Aug. 20th, 2009

mithriltabby: Serene silver tabby (Existential Threat)

Montgomery introduces us to the basic concepts of soil science, and then starts a tour of soil usage over the ages. He highlights ancient civilizations in the Old and New Worlds and what we know of their agricultural practices— and calls out erosion, soil depletion, salinization, and desertification as consequences that facilitated the downfall of their nations. (This is not a how-it-really-happened crank history book; he’s just asserting that a failure to conserve soil resources weakened them.) He also notes which ones figured out the right techniques of conservation and how they were able to persist much longer.
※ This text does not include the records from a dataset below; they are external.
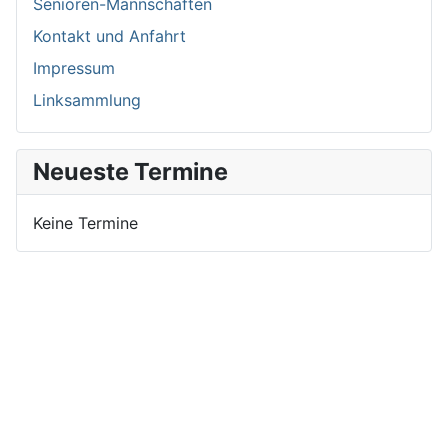
Senioren-Mannschaften
Kontakt und Anfahrt
Impressum
Linksammlung
Neueste Termine
Keine Termine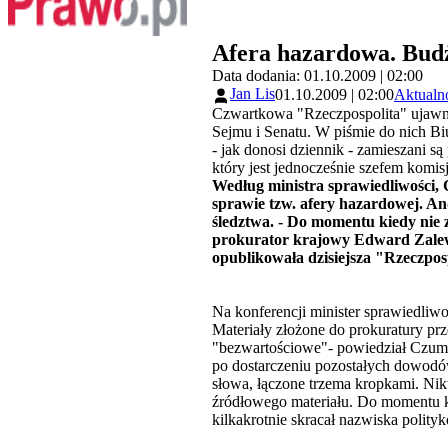
Afera hazardowa. Budż
Data dodania: 01.10.2009 | 02:00
Jan Lis
01.10.2009 | 02:00
Aktualn
Czwartkowa "Rzeczpospolita" ujawnił
Sejmu i Senatu. W piśmie do nich Bi
- jak donosi dziennik - zamieszani s
który jest jednocześnie szefem komisj
Według ministra sprawiedliwości
sprawie tzw. afery hazardowej. An
śledztwa. - Do momentu kiedy nie
prokurator krajowy Edward Zalews
opublikowała dzisiejsza "Rzeczpos
Na konferencji minister sprawiedliwo
Materiały złożone do prokuratury pr
"bezwartościowe"- powiedział Czuma
po dostarczeniu pozostałych dowodó
słowa, łączone trzema kropkami. Ni
źródłowego materiału. Do momentu k
kilkakrotnie skracał nazwiska polity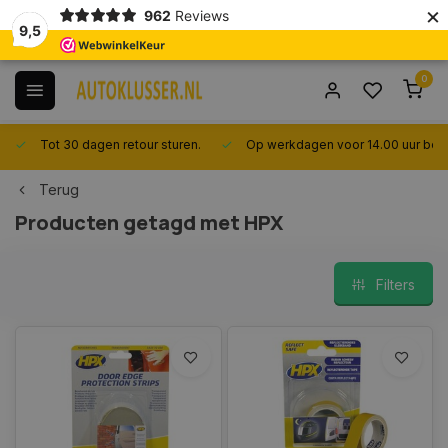
×
962
Reviews
9,5
0
Tot 30 dagen retour sturen.
Op werkdagen voor 14.00 uur best
Terug
Producten getagd met HPX
Filters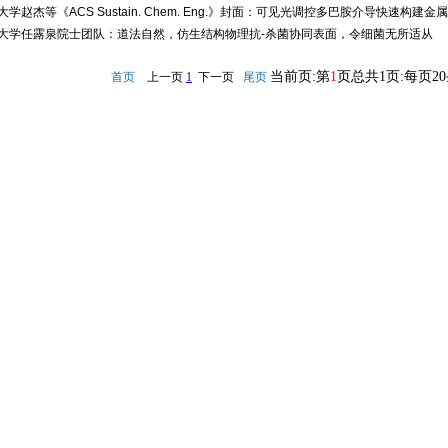
大学赵杰等《ACS Sustain. Chem. Eng.》封面：可见光调控多巴胺介导快速构
大学任露泉院士团队：道法自然，仿生结构物理抗-杀菌协同表面，令细菌无所适从
当前页:第
1
页总共1页:每页2
首页
上一页
1
下一页
尾页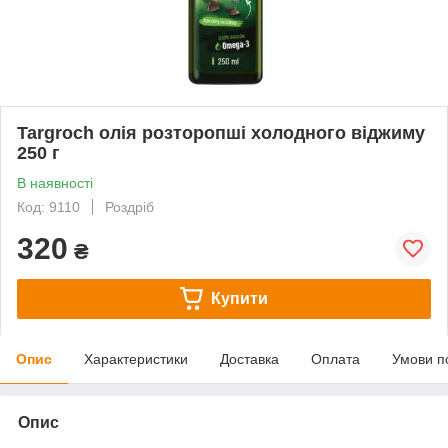
Targroch олія розторопші холодного віджиму
250 г
В наявності
Код: 9110
Роздріб
320
₴
Купити
Опис
Характеристики
Доставка
Оплата
Умови п
Опис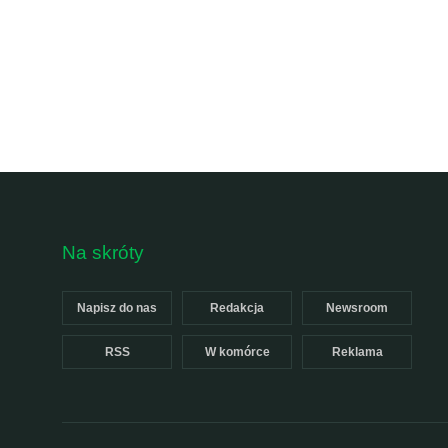
Na skróty
Napisz do nas
Redakcja
Newsroom
RSS
W komórce
Reklama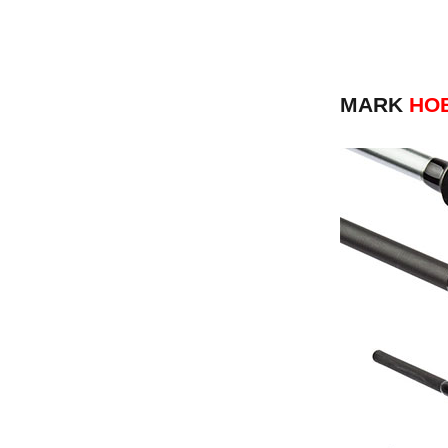
MARK
НО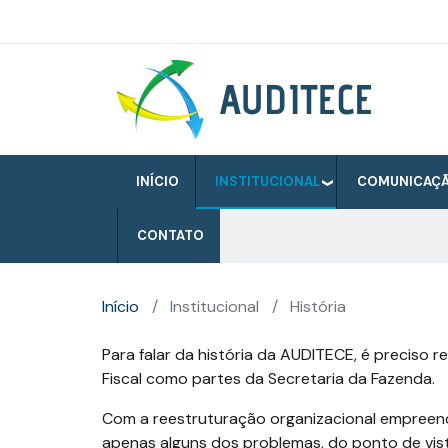
Pular
para
o
Auditece
conteúdo
principal
INÍCIO
INSTITUCIONAL
COMUNICAÇ
CONTATO
Início
Institucional
História
Para falar da história da AUDITECE, é preciso 
Fiscal como partes da Secretaria da Fazenda.
Com a reestruturação organizacional empreendida
apenas alguns dos problemas, do ponto de vista 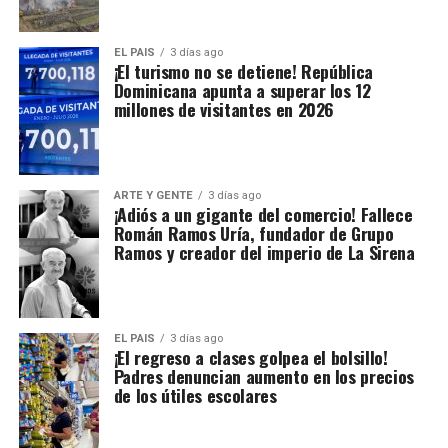
EL PAIS
3 días ago
¡El turismo no se detiene! República
Dominicana apunta a superar los 12
millones de visitantes en 2026
ARTE Y GENTE
3 días ago
¡Adiós a un gigante del comercio! Fallece
Román Ramos Uría, fundador de Grupo
Ramos y creador del imperio de La Sirena
EL PAIS
3 días ago
¡El regreso a clases golpea el bolsillo!
Padres denuncian aumento en los precios
de los útiles escolares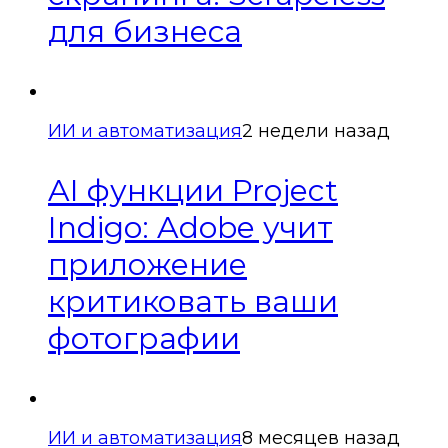
для бизнеса
ИИ и автоматизация
2 недели назад
AI функции Project
Indigo: Adobe учит
приложение
критиковать ваши
фотографии
ИИ и автоматизация
8 месяцев назад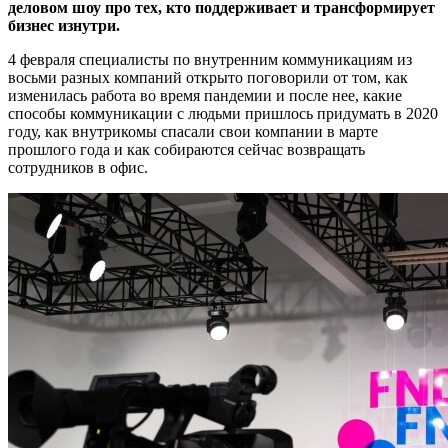
деловом шоу про тех, кто поддерживает и трансформирует
бизнес изнутри.
4 февраля специалисты по внутренним коммуникациям из
восьми разных компаний открыто поговорили от том, как
изменилась работа во время пандемии и после нее, какие
способы коммуникации с людьми пришлось придумать в 2020
году, как внутрикомы спасали свои компании в марте
прошлого года и как собираются сейчас возвращать
сотрудников в офис.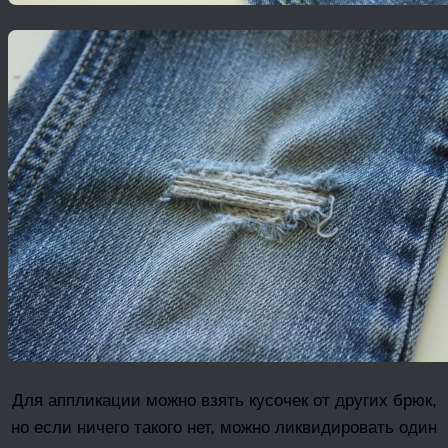
Для аппликации можно взять кусочек от других брюк,
но если ничего такого нет, можно ликвидировать один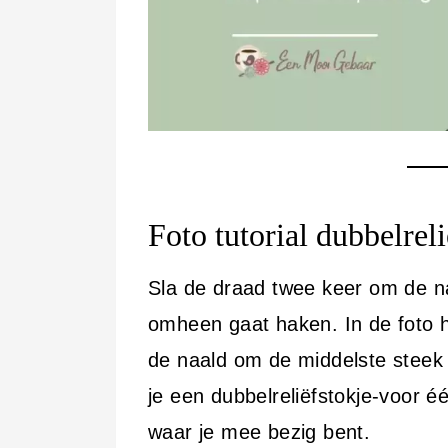
Foto tutorial dubbelrel
Sla de draad twee keer om de na
omheen gaat haken. In de foto h
de naald om de middelste steek
je een dubbelreliëfstokje-voor é
waar je mee bezig bent.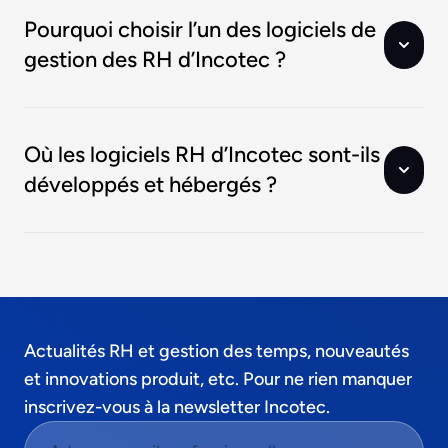
Pourquoi choisir l’un des logiciels de
gestion des RH d’Incotec ?
Où les logiciels RH d’Incotec sont-ils
développés et hébergés ?
Actualités RH et gestion des temps, nouveautés
et innovations produit, etc. Pour ne rien manquer
inscrivez-vous à la newsletter Incotec.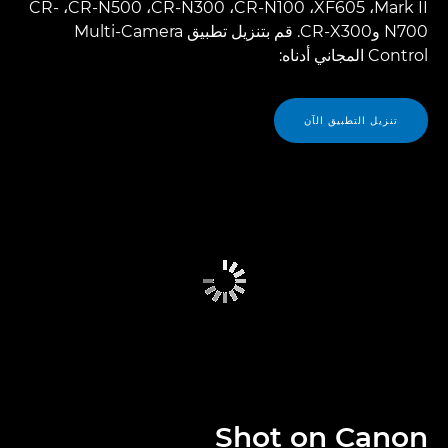
Mark II،‏ XF605،‏ CR-N100،‏ CR-N300،‏ CR-N500،‏ CR-
N700 وCR-X300. قم بتنزيل تطبيق Multi-Camera
Control المجاني أدناه:
تنزيل التطبيق الآن
Shot on Canon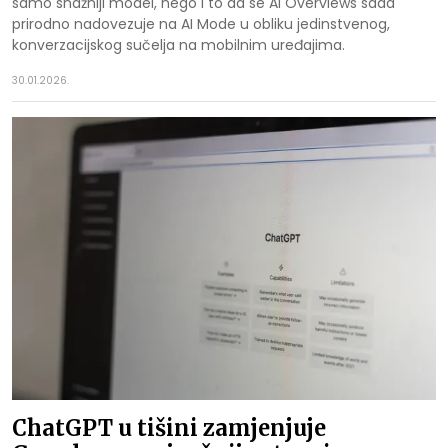
samo snažniji model, nego i to da se AI Overviews sada
prirodno nadovezuje na AI Mode u obliku jedinstvenog,
konverzacijskog sučelja na mobilnim uređajima.
30.01.2026.
ChatGPT u tišini zamjenjuje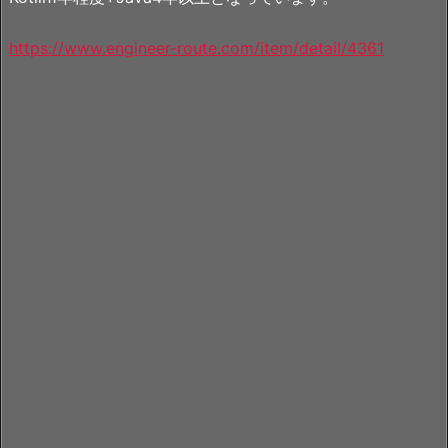
https://www.engineer-route.com/item/detail/4361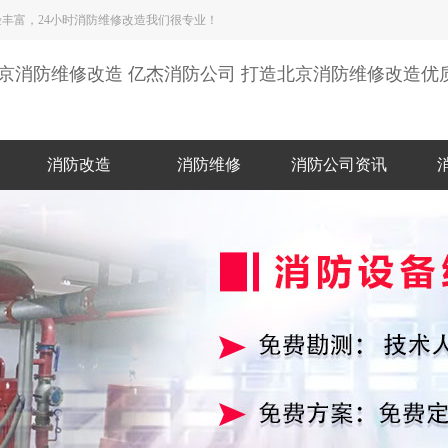
丰富，24小时消防维修改造我们很专业！
京消防维修改造 亿杰消防公司 打造北京消防维修改造优
消防改造
消防维修
消防公司资讯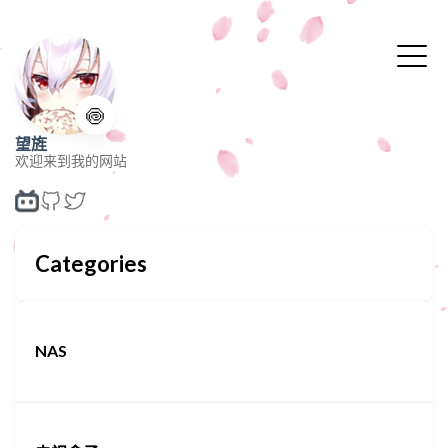
🍥
望旌
欢迎来到我的网站
Categories
NAS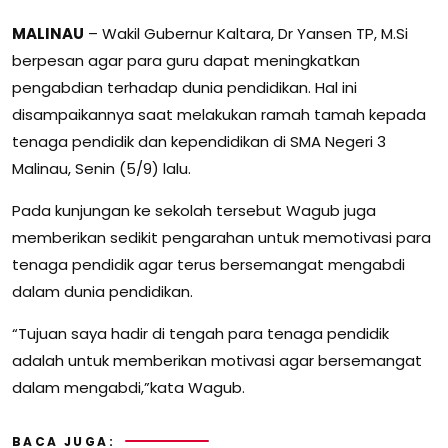
MALINAU
– Wakil Gubernur Kaltara, Dr Yansen TP, M.Si
berpesan agar para guru dapat meningkatkan
pengabdian terhadap dunia pendidikan. Hal ini
disampaikannya saat melakukan ramah tamah kepada
tenaga pendidik dan kependidikan di SMA Negeri 3
Malinau, Senin (5/9) lalu.
Pada kunjungan ke sekolah tersebut Wagub juga
memberikan sedikit pengarahan untuk memotivasi para
tenaga pendidik agar terus bersemangat mengabdi
dalam dunia pendidikan.
“Tujuan saya hadir di tengah para tenaga pendidik
adalah untuk memberikan motivasi agar bersemangat
dalam mengabdi,”kata Wagub.
BACA JUGA: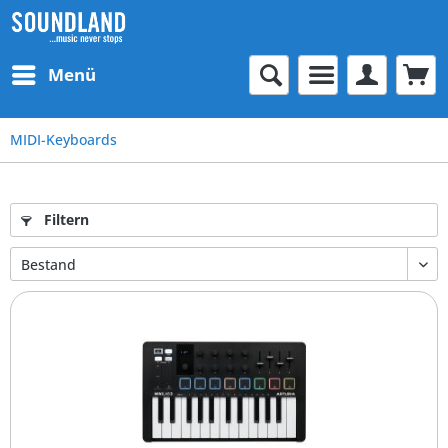
Menü
MIDI-Keyboards
Filtern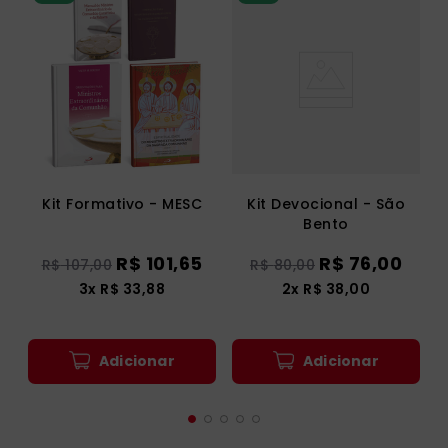
Kit Formativo - MESC
Kit Devocional - São
Bento
R$
101
,
65
R$
76
,
00
R$
107
,
00
R$
80
,
00
3
x
R$
33
,
88
2
x
R$
38
,
00
Adicionar
Adicionar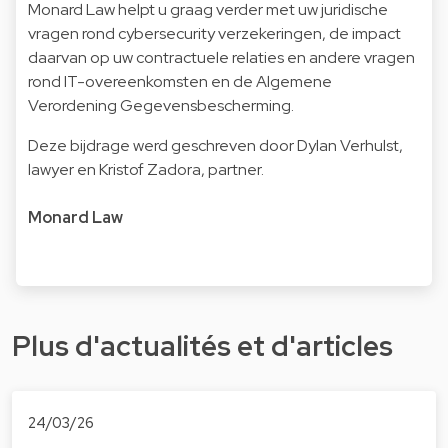
Monard Law helpt u graag verder met uw juridische
vragen rond cybersecurity verzekeringen, de impact
daarvan op uw contractuele relaties en andere vragen
rond IT-overeenkomsten en de Algemene
Verordening Gegevensbescherming.
Deze bijdrage werd geschreven door
Dylan Verhulst
,
lawyer en
Kristof Zadora
, partner.
Monard Law
Plus d'actualités et d'articles
24/03/26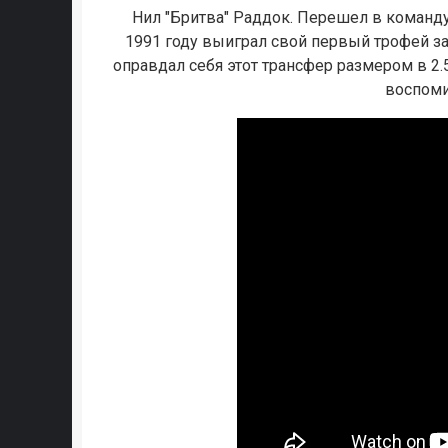
Нил "Бритва" Раддок. Перешел в команду 
1991 году выиграл свой первый трофей за
оправдал себя этот трансфер размером в 2.5
воспоми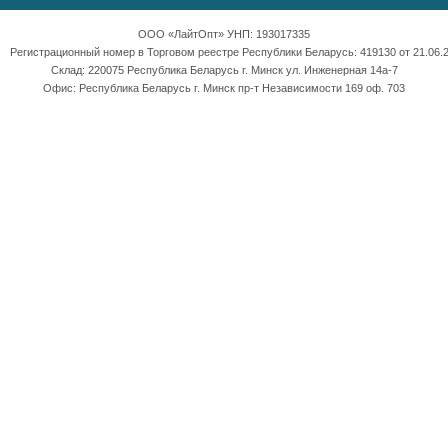
ООО «ЛайтОпт» УНП: 193017335
Регистрационный номер в Торговом реестре Республики Беларусь: 419130 от 21.06.2
Склад: 220075 Республика Беларусь г. Минск ул. Инженерная 14а-7
Офис: Республика Беларусь г. Минск пр-т Независимости 169 оф. 703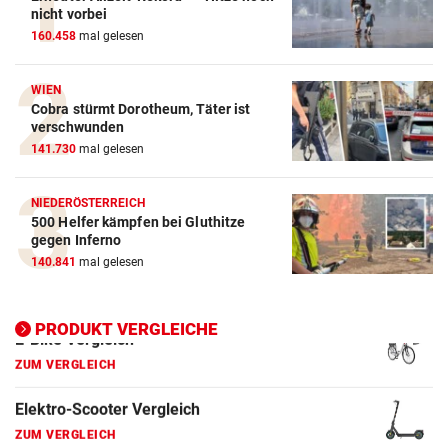
nicht vorbei
160.458
mal gelesen
WIEN
Cobra stürmt Dorotheum, Täter ist
verschwunden
141.730
mal gelesen
NIEDERÖSTERREICH
500 Helfer kämpfen bei Gluthitze
gegen Inferno
140.841
mal gelesen
PRODUKT VERGLEICHE
Action-Cam Vergleich
ZUM VERGLEICH
Crosstrainer Vergleich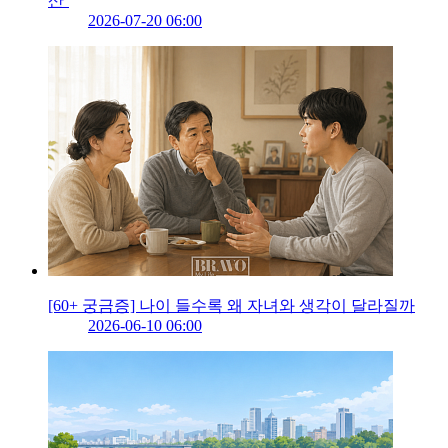
산’
2026-07-20 06:00
[60+ 궁금증] 나이 들수록 왜 자녀와 생각이 달라질까
2026-06-10 06:00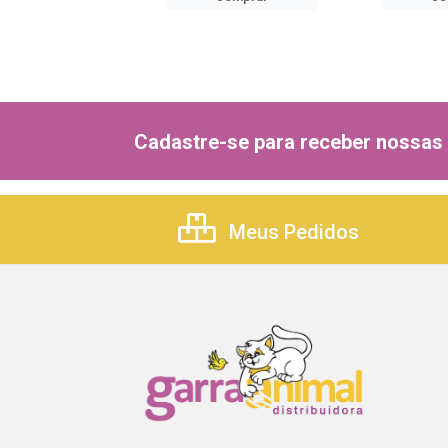
comprar
Cadastre-se para receber nossas 
Meus Pedidos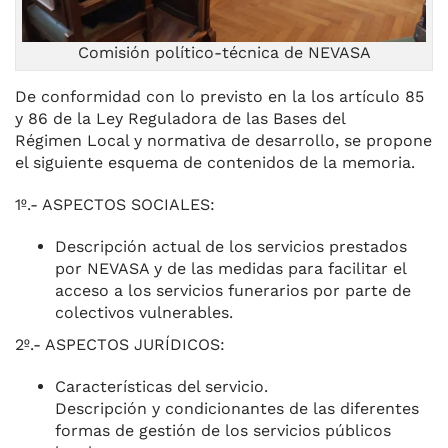
Comisión político-técnica de NEVASA
De conformidad con lo previsto en la los artículo 85
y 86 de la Ley Reguladora de las Bases del
Régimen Local y normativa de desarrollo, se propone
el siguiente esquema de contenidos de la memoria.
1º.- ASPECTOS SOCIALES:
Descripción actual de los servicios prestados
por NEVASA y de las medidas para facilitar el
acceso a los servicios funerarios por parte de
colectivos vulnerables.
2º.- ASPECTOS JURÍDICOS:
Características del servicio.
Descripción y condicionantes de las diferentes
formas de gestión de los servicios públicos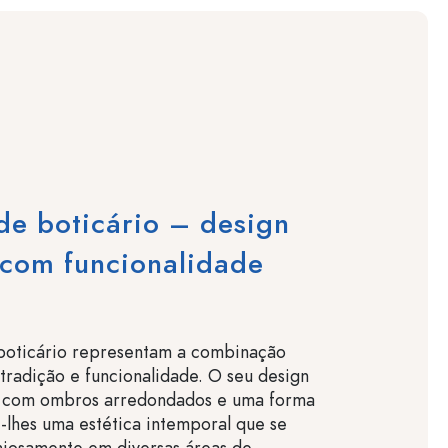
de boticário – design
 com funcionalidade
 boticário representam a combinação
 tradição e funcionalidade. O seu design
o, com ombros arredondados e uma forma
e-lhes uma estética intemporal que se
niosamente em diversas áreas de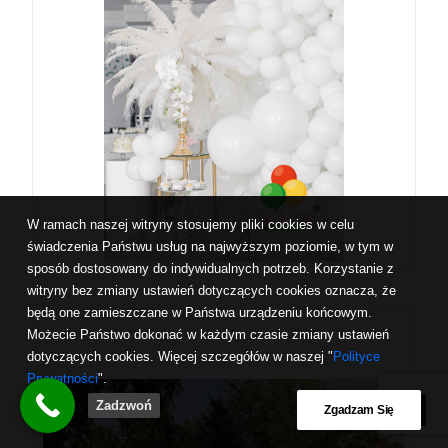
W ramach naszej witryny stosujemy pliki cookies w celu
świadczenia Państwu usług na najwyższym poziomie, w tym w
sposób dostosowany do indywidualnych potrzeb. Korzystanie z
witryny bez zmiany ustawień dotyczących cookies oznacza, że
będą one zamieszczane w Państwa urządzeniu końcowym.
Możecie Państwo dokonać w każdym czasie zmiany ustawień
dotyczących cookies. Więcej szczegółów w naszej "
Polityce
Prywatności
".
Zadzwoń
Zgadzam Się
The problems extend to recent history as well: he calls out bad practices in the past few centuries all over the world and provides ample information about what went right and wrong. Under normal geological conditions, soil is created very slowly, and shortsighted agriculture can strip it away far faster than it can be created normally. But there are alternatives to just plowing up soil, planting a monoculture, and using industrial fertilizer to make up for using up the soil, and he explains them— including many techniques used in organic farming (though he also calls out industrial organic farming as just as unhealthy). Montgomery’s bottom line is that we need better mechanisms than short-term markets to provide proper incentives to take care of the soil (he believes this is a sensible place for government to intervene), and that the right techniques will vary with each patch of soil; there is no one-size-fits-all answer, but there is a big toolkit of agroecology that every farmer should have available. The alternative is using up in human time a resource that can only be replenished in geological time: a sure route to the downfall of our own global civilization.